* **Exercise**
Retype exactly the lines that run from the start of the data to the line holding "ring pip: (300, 311)", including both, and only those.

____________________

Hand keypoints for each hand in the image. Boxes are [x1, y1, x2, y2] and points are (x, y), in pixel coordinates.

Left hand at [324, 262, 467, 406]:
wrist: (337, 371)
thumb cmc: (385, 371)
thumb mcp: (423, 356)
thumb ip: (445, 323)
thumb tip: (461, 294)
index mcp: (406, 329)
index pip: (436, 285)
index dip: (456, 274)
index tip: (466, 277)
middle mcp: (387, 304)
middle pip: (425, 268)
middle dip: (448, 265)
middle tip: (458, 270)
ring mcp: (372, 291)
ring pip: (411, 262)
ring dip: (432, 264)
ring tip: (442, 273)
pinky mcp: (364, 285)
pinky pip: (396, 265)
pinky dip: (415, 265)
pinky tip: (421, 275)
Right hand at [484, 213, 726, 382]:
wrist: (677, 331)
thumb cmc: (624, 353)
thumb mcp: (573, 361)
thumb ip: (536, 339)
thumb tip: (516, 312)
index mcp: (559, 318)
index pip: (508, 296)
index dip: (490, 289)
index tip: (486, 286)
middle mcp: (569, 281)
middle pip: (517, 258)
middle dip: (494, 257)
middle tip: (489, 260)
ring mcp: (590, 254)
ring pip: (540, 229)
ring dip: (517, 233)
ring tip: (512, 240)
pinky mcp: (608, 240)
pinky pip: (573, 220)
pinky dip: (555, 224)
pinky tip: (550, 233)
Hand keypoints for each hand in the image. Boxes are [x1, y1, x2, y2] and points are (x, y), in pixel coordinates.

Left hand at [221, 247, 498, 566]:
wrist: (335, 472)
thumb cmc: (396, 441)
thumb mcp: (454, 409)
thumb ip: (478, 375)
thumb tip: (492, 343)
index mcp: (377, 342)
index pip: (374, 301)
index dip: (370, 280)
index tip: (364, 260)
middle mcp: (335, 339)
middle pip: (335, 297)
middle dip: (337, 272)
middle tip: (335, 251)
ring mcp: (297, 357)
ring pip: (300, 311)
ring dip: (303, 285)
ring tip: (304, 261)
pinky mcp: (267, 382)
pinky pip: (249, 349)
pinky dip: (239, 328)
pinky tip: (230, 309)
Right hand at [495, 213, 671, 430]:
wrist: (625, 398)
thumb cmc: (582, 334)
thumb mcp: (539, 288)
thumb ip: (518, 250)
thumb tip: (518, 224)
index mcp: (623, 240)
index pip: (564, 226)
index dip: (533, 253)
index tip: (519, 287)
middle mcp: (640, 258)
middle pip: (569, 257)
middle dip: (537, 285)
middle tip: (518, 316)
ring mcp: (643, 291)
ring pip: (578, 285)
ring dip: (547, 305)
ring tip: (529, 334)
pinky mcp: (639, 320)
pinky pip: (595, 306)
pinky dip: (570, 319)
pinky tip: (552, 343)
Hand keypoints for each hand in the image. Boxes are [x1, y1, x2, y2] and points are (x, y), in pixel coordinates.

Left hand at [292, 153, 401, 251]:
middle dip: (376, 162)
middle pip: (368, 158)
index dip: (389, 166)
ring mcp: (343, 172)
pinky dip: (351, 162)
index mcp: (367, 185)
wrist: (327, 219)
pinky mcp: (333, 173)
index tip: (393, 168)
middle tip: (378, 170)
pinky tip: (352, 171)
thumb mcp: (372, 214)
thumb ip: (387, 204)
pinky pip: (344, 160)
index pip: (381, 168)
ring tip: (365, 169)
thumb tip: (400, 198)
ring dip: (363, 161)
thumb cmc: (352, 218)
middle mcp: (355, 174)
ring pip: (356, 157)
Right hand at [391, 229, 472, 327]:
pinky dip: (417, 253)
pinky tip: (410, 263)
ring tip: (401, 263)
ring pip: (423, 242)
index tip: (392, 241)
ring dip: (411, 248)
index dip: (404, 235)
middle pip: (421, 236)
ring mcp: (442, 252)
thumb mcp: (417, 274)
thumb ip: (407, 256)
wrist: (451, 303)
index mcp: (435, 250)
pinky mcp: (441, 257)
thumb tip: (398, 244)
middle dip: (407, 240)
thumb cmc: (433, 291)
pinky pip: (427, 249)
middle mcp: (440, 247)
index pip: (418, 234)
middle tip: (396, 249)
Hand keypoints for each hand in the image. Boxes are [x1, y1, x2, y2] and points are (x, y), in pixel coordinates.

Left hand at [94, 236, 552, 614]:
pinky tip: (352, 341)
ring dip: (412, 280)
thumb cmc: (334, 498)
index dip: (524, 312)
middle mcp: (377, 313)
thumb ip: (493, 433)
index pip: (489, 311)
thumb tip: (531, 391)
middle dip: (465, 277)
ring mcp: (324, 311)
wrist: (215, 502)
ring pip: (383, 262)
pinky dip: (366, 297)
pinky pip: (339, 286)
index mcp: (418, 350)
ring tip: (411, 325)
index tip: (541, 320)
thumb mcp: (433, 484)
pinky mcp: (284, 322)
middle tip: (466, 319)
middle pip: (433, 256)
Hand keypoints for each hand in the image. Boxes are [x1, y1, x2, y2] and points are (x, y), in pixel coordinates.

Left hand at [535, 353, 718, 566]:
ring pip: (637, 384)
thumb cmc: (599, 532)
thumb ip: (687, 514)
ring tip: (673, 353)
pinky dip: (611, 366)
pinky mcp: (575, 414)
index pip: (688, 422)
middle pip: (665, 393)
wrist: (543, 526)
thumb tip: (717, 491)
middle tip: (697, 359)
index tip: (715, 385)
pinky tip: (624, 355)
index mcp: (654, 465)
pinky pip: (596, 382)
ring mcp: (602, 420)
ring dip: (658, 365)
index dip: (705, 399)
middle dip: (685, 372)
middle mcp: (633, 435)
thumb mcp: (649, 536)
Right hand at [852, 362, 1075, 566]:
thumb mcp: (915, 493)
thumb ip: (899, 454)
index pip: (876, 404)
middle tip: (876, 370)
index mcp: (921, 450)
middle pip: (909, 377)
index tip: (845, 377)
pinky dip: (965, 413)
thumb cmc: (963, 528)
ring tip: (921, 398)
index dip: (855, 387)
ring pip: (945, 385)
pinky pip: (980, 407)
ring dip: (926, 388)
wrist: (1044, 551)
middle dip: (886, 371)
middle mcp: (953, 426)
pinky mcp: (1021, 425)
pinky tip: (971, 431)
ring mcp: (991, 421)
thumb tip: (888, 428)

____________________

* **Answer section**
Hand keypoints for each hand in the image. Boxes are [x1, y1, x2, y2] and points are (x, y), in pixel coordinates.

Left hand at [324, 262, 467, 406]:
wrist: (337, 371)
thumb cmc: (385, 371)
thumb mcp: (423, 356)
thumb ip: (445, 323)
thumb tip: (461, 294)
index mcp: (406, 329)
index pip: (436, 285)
index dip: (456, 274)
index tip: (466, 277)
middle mcp: (387, 304)
middle pip: (425, 268)
middle dip: (448, 265)
middle tip: (458, 270)
ring mcp: (372, 291)
ring pip: (411, 262)
ring dip: (432, 264)
ring tip: (442, 273)
pinky mcp: (364, 285)
pinky pip: (396, 265)
pinky dip: (415, 265)
pinky tip: (421, 275)
Right hand at [484, 213, 726, 382]:
wrist: (677, 331)
thumb cmc: (624, 353)
thumb mcp: (573, 361)
thumb ip: (536, 339)
thumb tip: (516, 312)
index mcp: (559, 318)
index pip: (508, 296)
index dip: (490, 289)
index tip: (486, 286)
middle mcp: (569, 281)
middle pip: (517, 258)
middle dip: (494, 257)
middle tip: (489, 260)
ring mcp: (590, 254)
ring pip: (540, 229)
ring dip: (517, 233)
ring tip: (512, 240)
pinky mcp: (608, 240)
pinky pip: (573, 220)
pinky dip: (555, 224)
pinky tip: (550, 233)
Hand keypoints for each hand in the image. Boxes are [x1, y1, x2, y2] and points are (x, y), in pixel coordinates.

Left hand at [221, 247, 498, 566]:
wrist: (335, 472)
thumb cmc: (396, 441)
thumb mcp: (454, 409)
thumb ip: (478, 375)
thumb tip: (492, 343)
index mcp: (377, 342)
index pip: (374, 301)
index dip: (370, 280)
index tip: (364, 260)
middle mcp: (335, 339)
middle pip: (335, 297)
middle dip: (337, 272)
middle tip: (335, 251)
ring mcp: (297, 357)
ring pip: (300, 311)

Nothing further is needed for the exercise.